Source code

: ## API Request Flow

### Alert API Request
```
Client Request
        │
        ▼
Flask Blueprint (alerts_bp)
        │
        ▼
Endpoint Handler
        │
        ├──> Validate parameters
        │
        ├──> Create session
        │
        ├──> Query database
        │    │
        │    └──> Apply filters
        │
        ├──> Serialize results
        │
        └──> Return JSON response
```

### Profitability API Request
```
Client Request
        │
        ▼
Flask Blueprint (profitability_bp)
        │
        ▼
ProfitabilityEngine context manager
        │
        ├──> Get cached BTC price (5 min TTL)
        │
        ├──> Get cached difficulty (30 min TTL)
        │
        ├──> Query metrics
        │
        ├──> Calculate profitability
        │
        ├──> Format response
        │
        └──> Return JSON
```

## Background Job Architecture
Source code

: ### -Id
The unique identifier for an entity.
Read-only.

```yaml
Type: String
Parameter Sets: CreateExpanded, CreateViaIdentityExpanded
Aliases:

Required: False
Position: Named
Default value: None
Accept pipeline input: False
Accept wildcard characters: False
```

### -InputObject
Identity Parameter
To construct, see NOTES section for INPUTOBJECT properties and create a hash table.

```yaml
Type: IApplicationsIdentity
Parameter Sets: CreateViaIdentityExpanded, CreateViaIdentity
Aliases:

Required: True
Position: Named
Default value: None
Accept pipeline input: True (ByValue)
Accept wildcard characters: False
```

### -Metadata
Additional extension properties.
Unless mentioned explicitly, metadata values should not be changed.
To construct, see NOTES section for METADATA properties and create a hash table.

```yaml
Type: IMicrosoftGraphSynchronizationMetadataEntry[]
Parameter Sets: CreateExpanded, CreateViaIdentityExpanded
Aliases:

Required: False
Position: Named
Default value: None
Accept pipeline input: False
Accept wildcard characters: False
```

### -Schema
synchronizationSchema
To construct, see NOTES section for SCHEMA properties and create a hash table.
§
**WHAT THE TASK ASKS:**
All of the records above need to be printed again exactly as they appear.

**THE COMPLETED TASK:**
Source code

: ## API Request Flow

### Alert API Request
```
Client Request
        │
        ▼
Flask Blueprint (alerts_bp)
        │
        ▼
Endpoint Handler
        │
        ├──> Validate parameters
        │
        ├──> Create session
        │
        ├──> Query database
        │    │
        │    └──> Apply filters
        │
        ├──> Serialize results
        │
        └──> Return JSON response
```

### Profitability API Request
```
Client Request
        │
        ▼
Flask Blueprint (profitability_bp)
        │
        ▼
ProfitabilityEngine context manager
        │
        ├──> Get cached BTC price (5 min TTL)
        │
        ├──> Get cached difficulty (30 min TTL)
        │
        ├──> Query metrics
        │
        ├──> Calculate profitability
        │
        ├──> Format response
        │
        └──> Return JSON
```

## Background Job Architecture
Source code

: ### -Id
The unique identifier for an entity.
Read-only.

```yaml
Type: String
Parameter Sets: CreateExpanded, CreateViaIdentityExpanded
Aliases:

Required: False
Position: Named
Default value: None
Accept pipeline input: False
Accept wildcard characters: False
```

### -InputObject
Identity Parameter
To construct, see NOTES section for INPUTOBJECT properties and create a hash table.

```yaml
Type: IApplicationsIdentity
Parameter Sets: CreateViaIdentityExpanded, CreateViaIdentity
Aliases:

Required: True
Position: Named
Default value: None
Accept pipeline input: True (ByValue)
Accept wildcard characters: False
```

### -Metadata
Additional extension properties.
Unless mentioned explicitly, metadata values should not be changed.
To construct, see NOTES section for METADATA properties and create a hash table.

```yaml
Type: IMicrosoftGraphSynchronizationMetadataEntry[]
Parameter Sets: CreateExpanded, CreateViaIdentityExpanded
Aliases:

Required: False
Position: Named
Default value: None
Accept pipeline input: False
Accept wildcard characters: False
```

### -Schema
synchronizationSchema
To construct, see NOTES section for SCHEMA properties and create a hash table.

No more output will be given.